Douglas was part of me. He was my shadow who followed behind as well as my destination, and I found comfort in his presence. I talked to him and I listened to his silent replies to my questions. My decisions about what to do were greatly influenced on the results these conversations.
I guarded him and watched every breath he took to assure it was safe.
And a drunk 18 year old brat took his life in an instant. But, that's another story. That young man is very fortunate that I had my hands full at the moment......
The bike wound down the side of the mountain and I felt a loss that I couldn't explain. I was drifting away from a magic world and willingly re entering a chaotic, nonsense place. I guess my minds eye searched for sanity and that sanity was Douglas. I felt sorrow and the sorrow was reinforced with tears as I thought of him.
The place was Slick Rock Creek on Calderwood Lake. Douglas was part of that place.

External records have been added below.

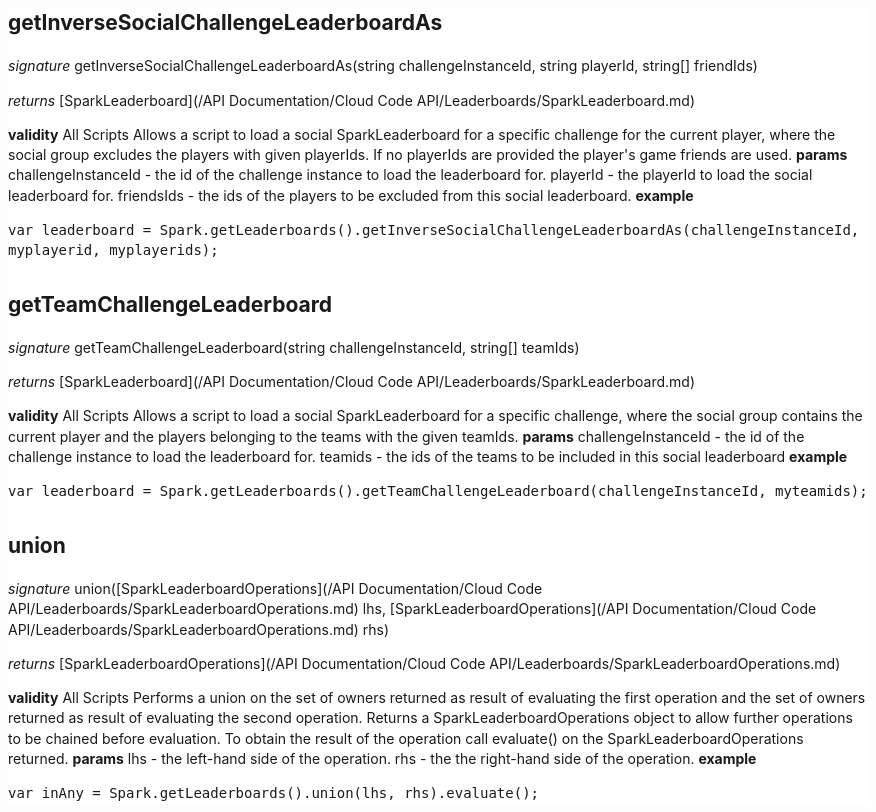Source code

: ## getInverseSocialChallengeLeaderboardAs
_signature_ getInverseSocialChallengeLeaderboardAs(string challengeInstanceId, string playerId, string[] friendIds)</p>
_returns_ [SparkLeaderboard](/API Documentation/Cloud Code API/Leaderboards/SparkLeaderboard.md)</p>
<b>validity</b> All Scripts
Allows a script to load a social SparkLeaderboard for a specific challenge for the current player, where the social group excludes the players with given playerIds.
If no playerIds are provided the player's game friends are used.
<b>params</b>
challengeInstanceId - the id of the challenge instance to load the leaderboard for.
playerId - the playerId to load the social leaderboard for.
friendsIds - the ids of the players to be excluded from this social leaderboard.
<b>example</b>
<pre rel="highlighter" code-brush="js" contenteditable="false">var leaderboard = Spark.getLeaderboards().getInverseSocialChallengeLeaderboardAs(challengeInstanceId, myplayerid, myplayerids);</pre>

## getTeamChallengeLeaderboard
_signature_ getTeamChallengeLeaderboard(string challengeInstanceId, string[] teamIds)</p>
_returns_ [SparkLeaderboard](/API Documentation/Cloud Code API/Leaderboards/SparkLeaderboard.md)</p>
<b>validity</b> All Scripts
Allows a script to load a social SparkLeaderboard for a specific challenge, where the social group contains the current player and the players belonging to the teams with the given teamIds.
<b>params</b>
challengeInstanceId - the id of the challenge instance to load the leaderboard for.
teamids - the ids of the teams to be included in this social leaderboard
<b>example</b>
<pre rel="highlighter" code-brush="js" contenteditable="false">var leaderboard = Spark.getLeaderboards().getTeamChallengeLeaderboard(challengeInstanceId, myteamids);</pre>

## union
_signature_ union([SparkLeaderboardOperations](/API Documentation/Cloud Code API/Leaderboards/SparkLeaderboardOperations.md) lhs, [SparkLeaderboardOperations](/API Documentation/Cloud Code API/Leaderboards/SparkLeaderboardOperations.md) rhs)</p>
_returns_ [SparkLeaderboardOperations](/API Documentation/Cloud Code API/Leaderboards/SparkLeaderboardOperations.md)</p>
<b>validity</b> All Scripts
Performs a union on the set of owners returned as result of evaluating the first operation and the set of owners returned as result of evaluating the second operation.
Returns a SparkLeaderboardOperations object to allow further operations to be chained before evaluation.
To obtain the result of the operation call evaluate() on the SparkLeaderboardOperations returned.
<b>params</b>
lhs - the left-hand side of the operation.
rhs - the the right-hand side of the operation.
<b>example</b>
<pre rel="highlighter" code-brush="js" contenteditable="false">var inAny = Spark.getLeaderboards().union(lhs, rhs).evaluate();</pre>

He was a patient dog, waiting till the canoe beached, waiting till I told him get out. He was a great allie against all that was pressure in this world.
Look at this beautiful son of mine. Powerful, young, golden and full of life.
- And Shade complimented Douglas's power.
Douglas was a ballerina in the forest and in the water. Shade was a wrecking ball and an unaccomplished dancer in nature. But dedication-----there is none better than Shade. She would run across broken, hot glass just to stand at my side.
My sweet baby. I can't let go. Just cant. I keep his ashes near where I can hold the pretty box close to me. I'll let him go eventually but not anywhere near this place.
I miss you my son. And then, there is Clarissa. I wish you the finest life has to offer darlin.